Beelzebuddy
Penultimate Amazing
- Joined
- Jun 10, 2010
- Messages
- 10,580
I don't believe you can make that assumption. Experts don't use the term except in the general sense, and never when it might actually be applied to something. There is no definition that even they can agree on, as annnoid's copypasta states. That's why the term "correlates of consciousness" is so popular, it gets to talk about stuff kinda generally related to consciousness without actually having to precisely define it.Hey, I started this thread and decided what it's about. Read post #1 and the attached survey to find out what this thread is actually about.
I spun it off from the thread "Define consciousness for the layman," so I consider arguing the definition of conscious to be a derail. We are assuming the term to be adequately defined for the expert, but just not fully explained, since there's a prevailing intuition that it has supernatural or noncomputational basis.

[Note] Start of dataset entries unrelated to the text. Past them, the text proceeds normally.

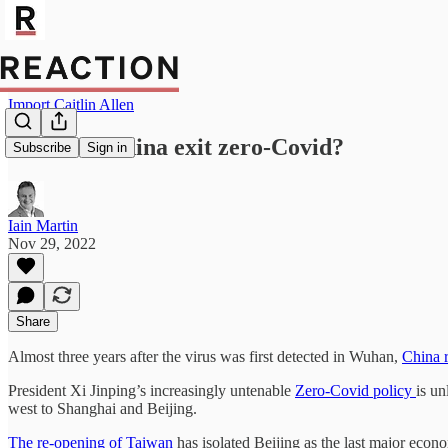
Import Caitlin Allen
How will China exit zero-Covid?
Subscribe
Sign in
Iain Martin
Nov 29, 2022
Share
Almost three years after the virus was first detected in Wuhan,
China 
President Xi Jinping’s increasingly untenable
Zero-Covid policy
is un
west to Shanghai and Beijing.
The re-opening of Taiwan
has isolated Beijing as the last major econo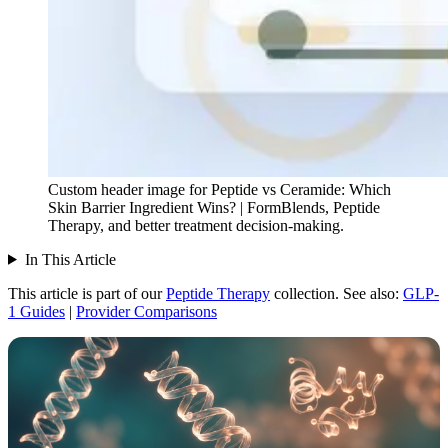
Custom header image for Peptide vs Ceramide: Which
Skin Barrier Ingredient Wins? | FormBlends, Peptide
Therapy, and better treatment decision-making.
In This Article
This article is part of our
Peptide Therapy
collection.
See also:
GLP-
1 Guides
|
Provider Comparisons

As for your attached paper, it's just the usual qualia ****. By its logic, I can solder a resistor onto my thermostat, label it "emotion" and my thermostat will be conscious. Which is fine, since it's just a setup for showing off the neural network architecture. If I were on his thesis committee I'd be a bit disappointed in the lack of practical results, but it is just a thesis. If I were given to baseless conjecture, I suspect the guy's probably already spent years working on this thing, he knows his stuff in that regard, it'd be unfair to deny him just because he got pulled into his advisor's big damn bloated software architecture.
[ETA] I should mention that I don't think "consciousness" implies anything supernatural or noncomputational, it's just vague. Defining it is like nailing a cloud to a wall.